- **Material supplied**:

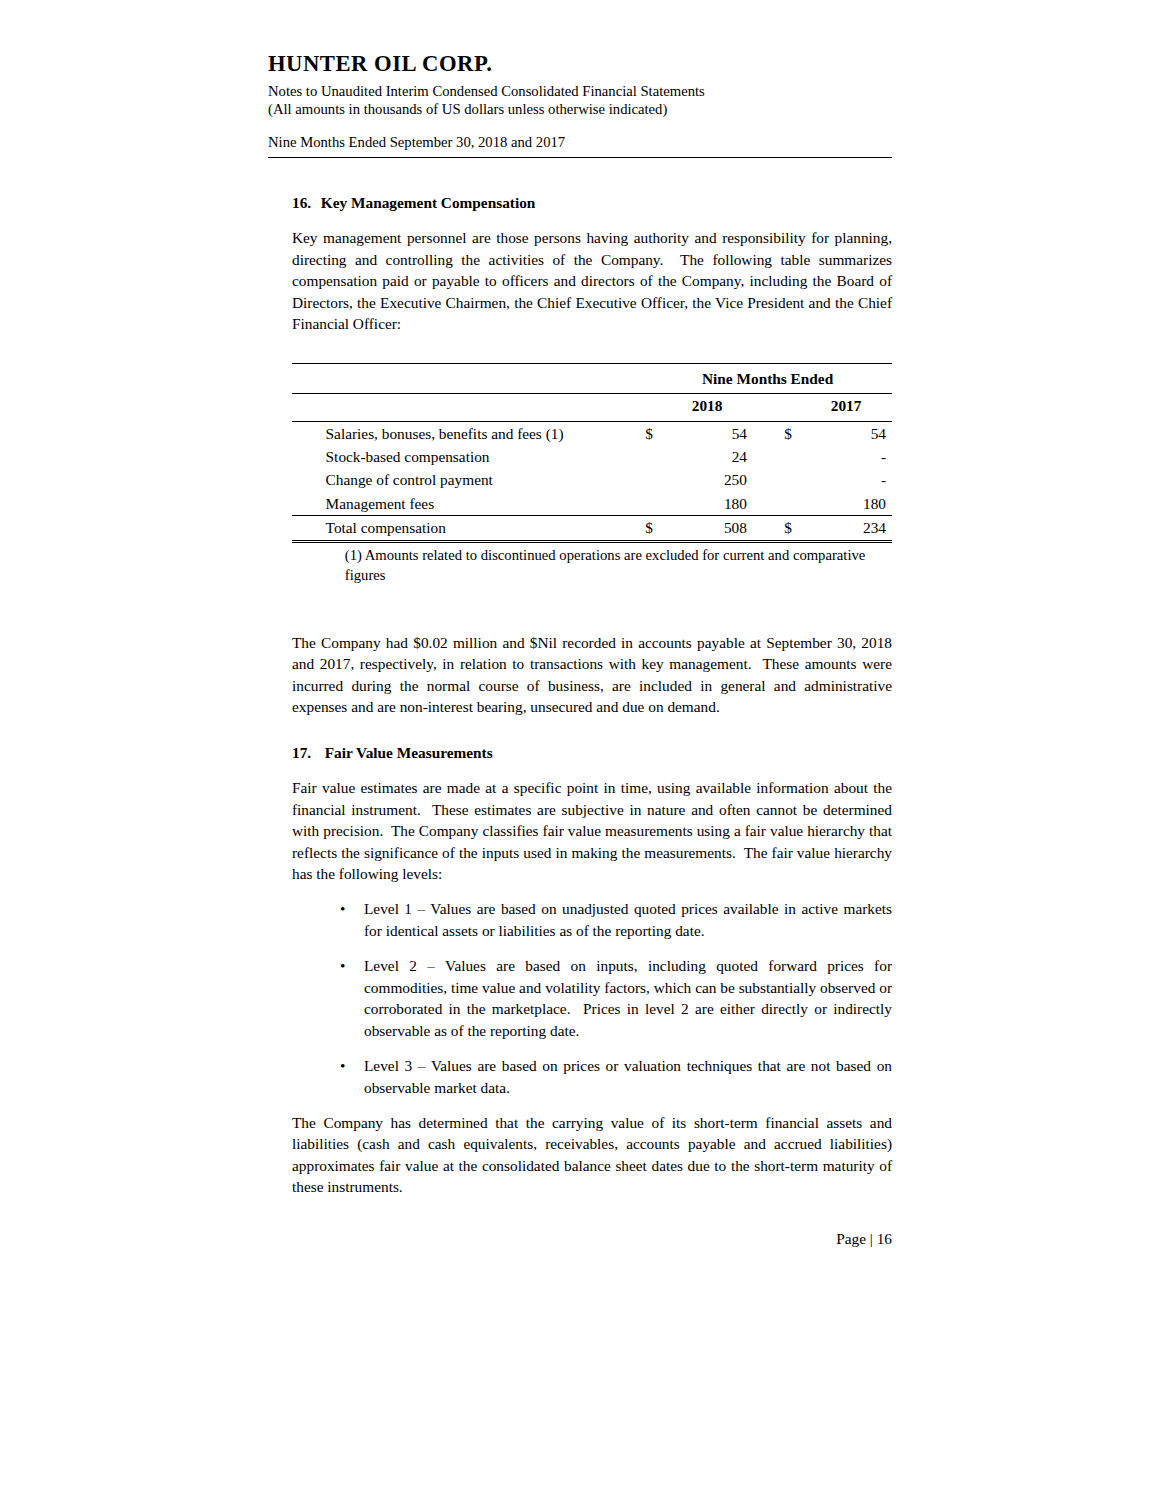HUNTER OIL CORP.
Notes to Unaudited Interim Condensed Consolidated Financial Statements
(All amounts in thousands of US dollars unless otherwise indicated)
Nine Months Ended September 30, 2018 and 2017
16. Key Management Compensation
Key management personnel are those persons having authority and responsibility for planning, directing and controlling the activities of the Company. The following table summarizes compensation paid or payable to officers and directors of the Company, including the Board of Directors, the Executive Chairmen, the Chief Executive Officer, the Vice President and the Chief Financial Officer:
| | Nine Months Ended |
| | | 2018 | | | 2017 |
| Salaries, bonuses, benefits and fees (1) | $ | 54 | | $ | 54 |
| Stock-based compensation | | 24 | | | - |
| Change of control payment | | 250 | | | - |
| Management fees | | 180 | | | 180 |
| Total compensation | $ | 508 | | $ | 234 |
(1) Amounts related to discontinued operations are excluded for current and comparative figures
The Company had $0.02 million and $Nil recorded in accounts payable at September 30, 2018 and 2017, respectively, in relation to transactions with key management. These amounts were incurred during the normal course of business, are included in general and administrative expenses and are non-interest bearing, unsecured and due on demand.
17. Fair Value Measurements
Fair value estimates are made at a specific point in time, using available information about the financial instrument. These estimates are subjective in nature and often cannot be determined with precision. The Company classifies fair value measurements using a fair value hierarchy that reflects the significance of the inputs used in making the measurements. The fair value hierarchy has the following levels:
Level 1 – Values are based on unadjusted quoted prices available in active markets for identical assets or liabilities as of the reporting date.
Level 2 – Values are based on inputs, including quoted forward prices for commodities, time value and volatility factors, which can be substantially observed or corroborated in the marketplace. Prices in level 2 are either directly or indirectly observable as of the reporting date.
Level 3 – Values are based on prices or valuation techniques that are not based on observable market data.
The Company has determined that the carrying value of its short-term financial assets and liabilities (cash and cash equivalents, receivables, accounts payable and accrued liabilities) approximates fair value at the consolidated balance sheet dates due to the short-term maturity of these instruments.
Page | 16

- **Your task**:
Print every record exactly without the images.

- **Expected answer**:
HUNTER OIL CORP.
Notes to Unaudited Interim Condensed Consolidated Financial Statements
(All amounts in thousands of US dollars unless otherwise indicated)
Nine Months Ended September 30, 2018 and 2017
16. Key Management Compensation
Key management personnel are those persons having authority and responsibility for planning, directing and controlling the activities of the Company. The following table summarizes compensation paid or payable to officers and directors of the Company, including the Board of Directors, the Executive Chairmen, the Chief Executive Officer, the Vice President and the Chief Financial Officer:
| | Nine Months Ended |
| | | 2018 | | | 2017 |
| Salaries, bonuses, benefits and fees (1) | $ | 54 | | $ | 54 |
| Stock-based compensation | | 24 | | | - |
| Change of control payment | | 250 | | | - |
| Management fees | | 180 | | | 180 |
| Total compensation | $ | 508 | | $ | 234 |
(1) Amounts related to discontinued operations are excluded for current and comparative figures
The Company had $0.02 million and $Nil recorded in accounts payable at September 30, 2018 and 2017, respectively, in relation to transactions with key management. These amounts were incurred during the normal course of business, are included in general and administrative expenses and are non-interest bearing, unsecured and due on demand.
17. Fair Value Measurements
Fair value estimates are made at a specific point in time, using available information about the financial instrument. These estimates are subjective in nature and often cannot be determined with precision. The Company classifies fair value measurements using a fair value hierarchy that reflects the significance of the inputs used in making the measurements. The fair value hierarchy has the following levels:
Level 1 – Values are based on unadjusted quoted prices available in active markets for identical assets or liabilities as of the reporting date.
Level 2 – Values are based on inputs, including quoted forward prices for commodities, time value and volatility factors, which can be substantially observed or corroborated in the marketplace. Prices in level 2 are either directly or indirectly observable as of the reporting date.
Level 3 – Values are based on prices or valuation techniques that are not based on observable market data.
The Company has determined that the carrying value of its short-term financial assets and liabilities (cash and cash equivalents, receivables, accounts payable and accrued liabilities) approximates fair value at the consolidated balance sheet dates due to the short-term maturity of these instruments.
Page | 16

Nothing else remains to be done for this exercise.